Scientists have raised alarms over the widespread increase in dry areas across the globe, warning that 77.6 per cent of the Earth’s land likely became permanently drier in the three decades leading up to 2020, compared to the previous 30-year period (1961-1990).
In a stark new analysis released on December 9, 2024, United Nations scientists revealed that 4.3 million square kilometres of previously humid landscapes had transitioned into drylands — areas where precipitation is less than 65 per cent of the atmospheric evaporative demand.
This transition has dire implications for agriculture, ecosystems and the livelihoods of those dependent on these regions, as reduced rainfall affects crops, pastures, people and nature.
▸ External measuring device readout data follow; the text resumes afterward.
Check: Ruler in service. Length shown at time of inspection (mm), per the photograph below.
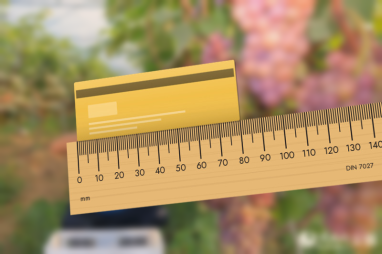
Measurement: 80 mm
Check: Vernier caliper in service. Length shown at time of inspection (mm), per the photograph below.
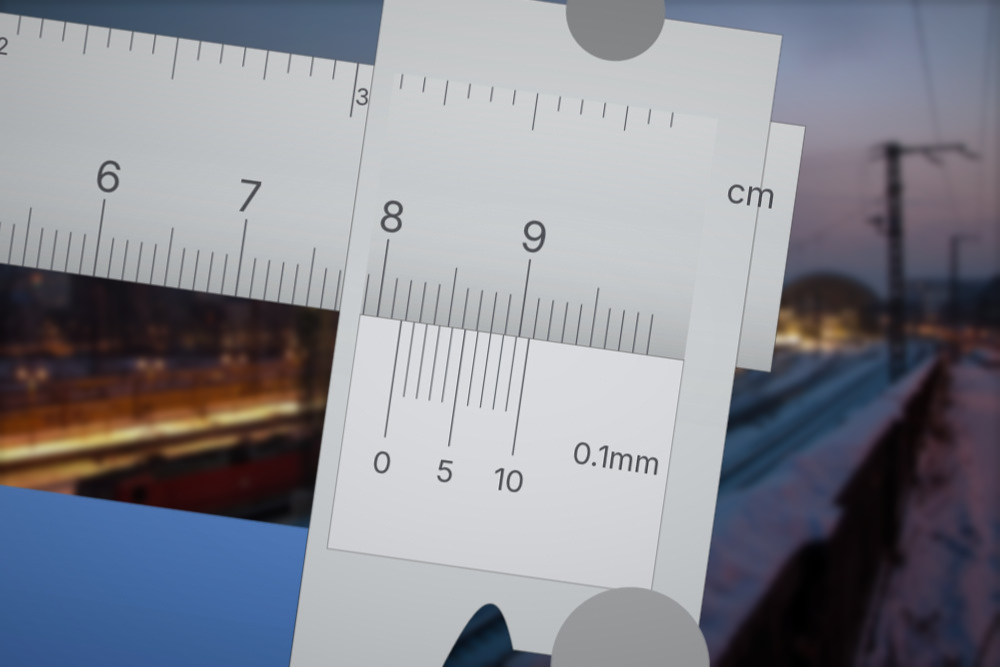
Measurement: 81.7 mm
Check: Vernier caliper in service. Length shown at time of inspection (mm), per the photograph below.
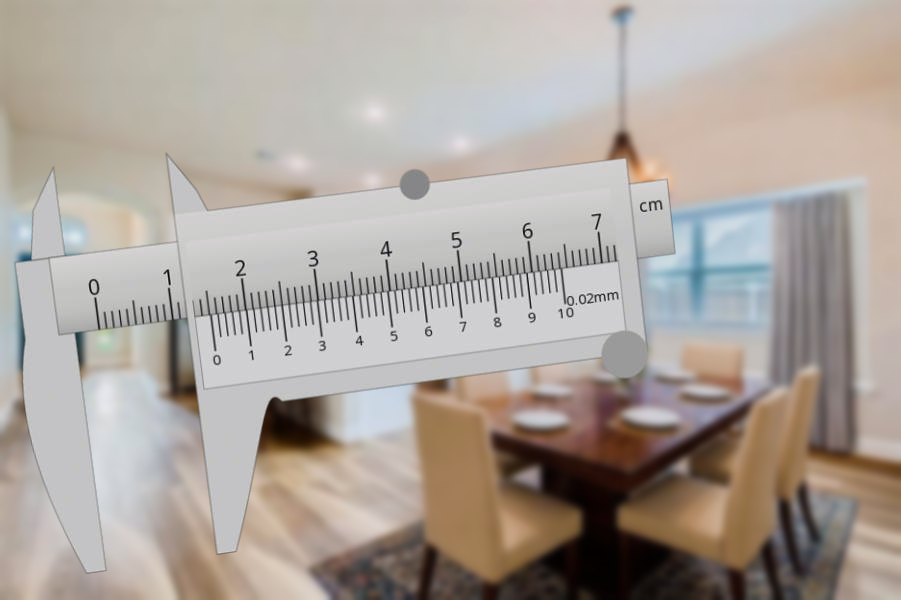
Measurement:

Such lands now account for 40.6 per cent of the Earth’s total land area (excluding Antarctica). To put this into perspective, this expanse is nearly a third larger than India, the world’s seventh-largest country. Further, if the world fails to curb greenhouse gas emissions, another 3 per cent of the world’s humid areas will become drylands by the end of this century.
These statistics were among the many grim revelations from the landmark report, The Global Threat of Drying Lands, launched at the Conference of Parties (COP16) to the UN Convention to Combat Desertification (UNCCD) in Riyadh, Saudi Arabia. The report aims to quantify both historical and projected future dryland expansions, offering critical insights into their impacts worldwide.
Increasing aridity threatens people and ecosystems in nearly every global region, the report highlighted. The paper is significant because, for the first time, scientists from the UNCCD’s Science-Policy Interface, which works to bridge the gap between science and policy, have clearly documented current and future drying trends and impacts.
Aridity differs from drought in its nature and duration and is considered the world’s largest single driver behind the degradation of agricultural systems. Droughts are short-term anomalies characterised by periods of low rainfall, often linked to high temperatures, low precipitation and reduced air humidity. In contrast, aridity reflects a persistent, long-term lack of available moisture needed to sustain most terrestrial life.
A harsh differentiation is that while droughts also cause massive losses, those end and recovery is possible. But “when an area’s climate becomes drier, however, the ability to return to previous conditions is lost. The drier climates, now affecting vast lands across the globe, will not return to how they were and this change is redefining life on Earth,” Ibrahim Thiaw, UNCCD executive secretary, said.
The report pointed out that much of aridity’s recent rise can be attributed to human-caused climate change and that no region on the planet was projected to transition from historical drylands to future wetlands.
Currently, 2.3 billion people inhabit drylands — a figure that has doubled over the past three decades. In a worst-case climate scenario, this number could rise to five billion by 2100. “These billions of people face even greater threats to their lives and livelihoods from climate-related increases in aridification and desertification,” the report warned.
Asia is home to 1.35 billion dryland inhabitants, more than half the global total. China, India and Pakistan together account for about 50 per cent of the global dryland population. Meanwhile, nearly half of Africa’s population (620 million people) also lives in these arid regions.
Rising aridity has already taken a toll on economies. Between 1990 and 2015, African nations recorded a 12 per cent decline in gross domestic product (GDP) due to aridity.
Among Asian nations, aridification — which has a greater impact than precipitation or temperature alone — was considered responsible for a 2.7 per cent GDP drop over the same period.
While few climate-model projections directly linked future aridity to poverty, climate drying was expected to exacerbate poverty, resulting in GDP growth losses of approximately 16 per cent and 6.7 per cent in Africa and Asia, respectively, according to the analysis.
Increasing aridity was expected to play a role in larger and more intense wildfires in the climate-altered future, with a 74 per cent expected increase in wildfire-burned areas in California and 40 per cent additional annual high fire danger days in Greece by 2100 compared to late 20th century levels.
At least 55 per cent species (mammals, reptiles, fish, amphibians, and birds) were at risk of habitat loss from aridity in hotspots like arid regions in west Africa, western Australia, Iberian Peninsula and humid regions of southern Mexico and northern Amazon rainforest.
In parts of the world where future aridity increases are expected to worsen desertification, sand and dust storms are expected to become more common and harmful as well.
Sand and dust storms have been strongly linked to aridity (or prolonged drought conditions), along with other factors that contribute to desertification and the loss of vegetation cover, such as unsustainable land use.
Calling aridity a global, existential peril, the report also highlighted how previously it was shrouded by a “fog of scientific uncertainty,” as for years, rigorously documenting aridity’s rise was challenging and controversial.
“Its long-term nature and the complexity of aridity-determining processes — rainfall, evaporation and plant transpiration, among others — led to conflicting results and an abundance of scientific caution,’ it said.
The report will be critical for nations to track aridity’s changes and develop policies and approaches for slowing its climb, reducing its impacts and adapting to a perennially drier landscape.